Find harmonic conj of u(x,y)=ln(x^2+y^2)

Homework Statement

Find harmonic conjugate of u(x,y)=ln(x^2+y^2) and specify the region it is defined
then show u has no harm conj on C\{0}

The Attempt at a Solution

Ok so i found the harmonic conj by converting to polar and found it to be v(r,Θ) = Θ.

I am having trouble finding out where v is defined. Also it seems our analytic function f = u + iv
is log(z) since u(r,Θ) = ln|r|. Isn't that defined everywhere but zero? Why would u not have a harmonic conj at C\{0}?

mfb
Mentor
The complex log can be defined everywhere but zero, but then you cannot make it continuous.
The same problem comes up with v=Θ.

The complex log can be defined everywhere but zero, but then you cannot make it continuous.
The same problem comes up with v=Θ.

If you dont mind, could you explain where the problem with v = Θ comes in?

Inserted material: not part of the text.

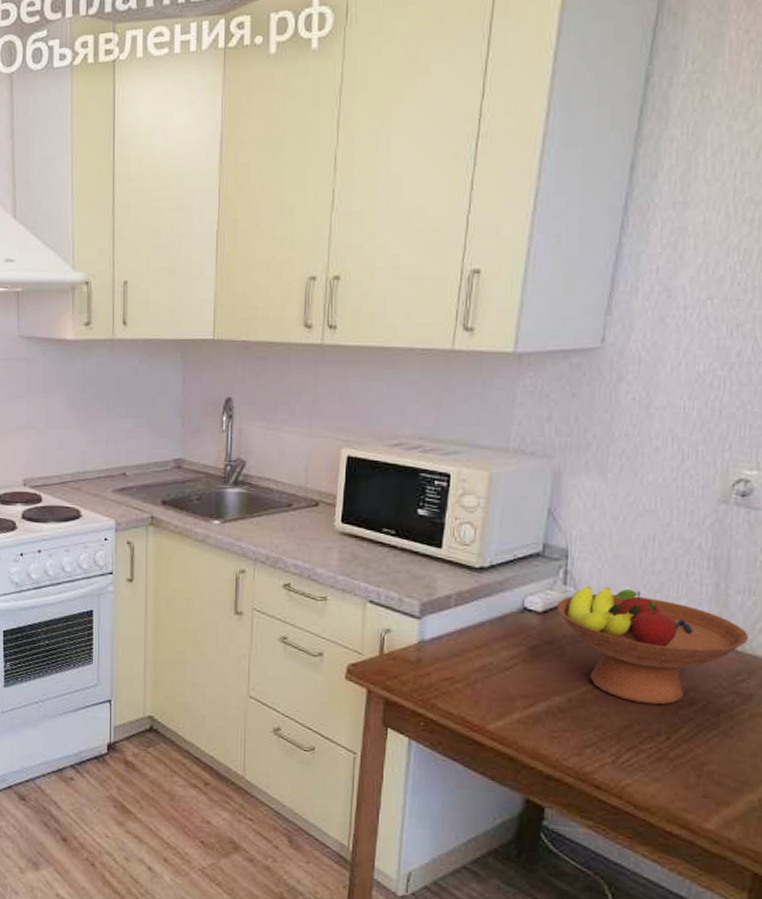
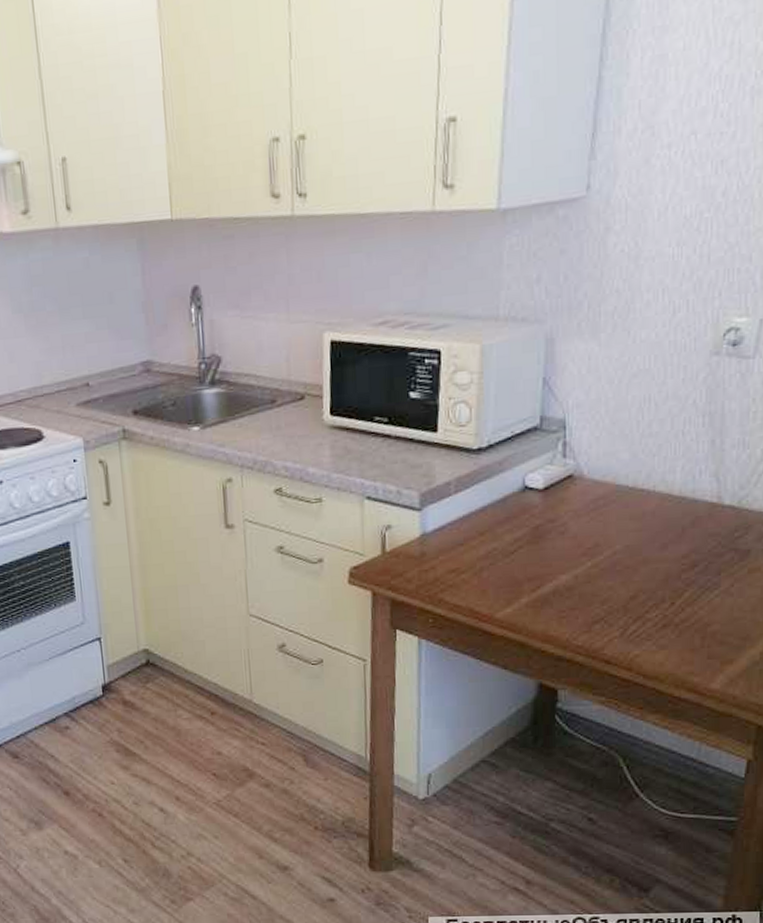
fruit bowl: present [556,587,749,705] -> none [557,455,745,572]

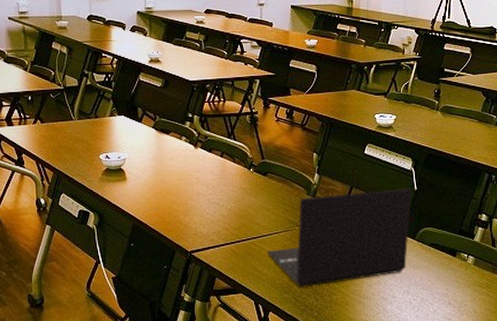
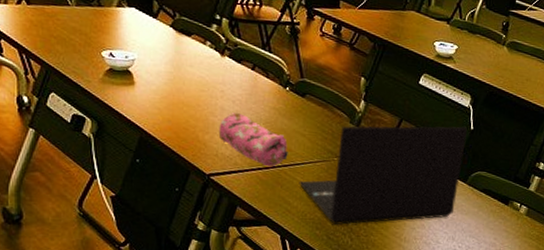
pencil case: none [196,195,256,241] -> present [218,112,288,167]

Also, since v = Θ is not continuously defined on C\{0} would that mean that it doesn't have a partial, and therefore cannot satisfy cauchy riemann, which in turn is the reason why u cannot have a harm conj on C\{0}?

mfb
Mentor
If you dont mind, could you explain where the problem with v = Θ comes in?
What happens if go around the unit circle, for example?

Also, since v = Θ is not continuously defined on C\{0} would that mean that it doesn't have a partial
I don't know what you mean here.

What happens if go around the unit circle, for example?
Θ will go from 0 to 2pi

I don't know what you mean here.

I am trying to find the reason why v(r,Θ) not continuous on C\{0} implies u does not have a harmonic conjugate on C\{0}. Is it because if it is not continuous then it's partial derivative will not exist on C\{0}, thus implying that that Cauchy Riemann equations will not be satisfied on C\{0}?

mfb
Mentor
Θ will go from 0 to 2pi
And what happens at the transition "close to 2 pi -> 0"?

I am trying to find the reason why v(r,Θ) not continuous on C\{0} implies u does not have a harmonic conjugate on C\{0}. Is it because if it is not continuous then it's partial derivative will not exist on C\{0}, thus implying that that Cauchy Riemann equations will not be satisfied on C\{0}?
At least not everywhere. Right.

When theta gets to 2pi it repeats. So at 0 and 2pi the function is multivalued thus not continuous?

mfb
Mentor
When theta gets to 2pi it repeats. So at 0 and 2pi the function is multivalued thus not continuous?
Right.

Thanks for all the help these last couple of days mfb